# What to do
Format the text read from the items below as a numbered list, one line per entry, with blank lines dropped. Leave the pictures out of your answer.

# Text extracted from each page

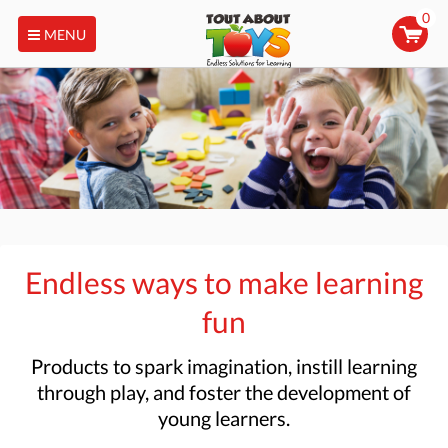
0
MENU
Endless ways to make learning
fun
Products to
spark imagination, instill learning
through play, and foster the development of
young learners.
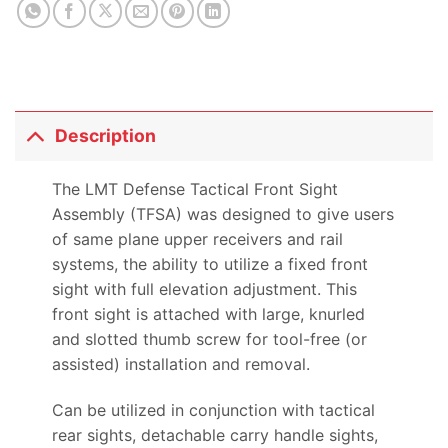
Description
The LMT Defense Tactical Front Sight
Assembly (TFSA) was designed to give users
of same plane upper receivers and rail
systems, the ability to utilize a fixed front
sight with full elevation adjustment. This
front sight is attached with large, knurled
and slotted thumb screw for tool-free (or
assisted) installation and removal.
Can be utilized in conjunction with tactical
rear sights, detachable carry handle sights,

# Problem solution
1. 0
2. MENU
3. Endless ways to make learning
4. fun
5. Products to
6. spark imagination, instill learning
7. through play, and foster the development of
8. young learners.
9. Description
10. The LMT Defense Tactical Front Sight
11. Assembly (TFSA) was designed to give users
12. of same plane upper receivers and rail
13. systems, the ability to utilize a fixed front
14. sight with full elevation adjustment. This
15. front sight is attached with large, knurled
16. and slotted thumb screw for tool-free (or
17. assisted) installation and removal.
18. Can be utilized in conjunction with tactical
19. rear sights, detachable carry handle sights,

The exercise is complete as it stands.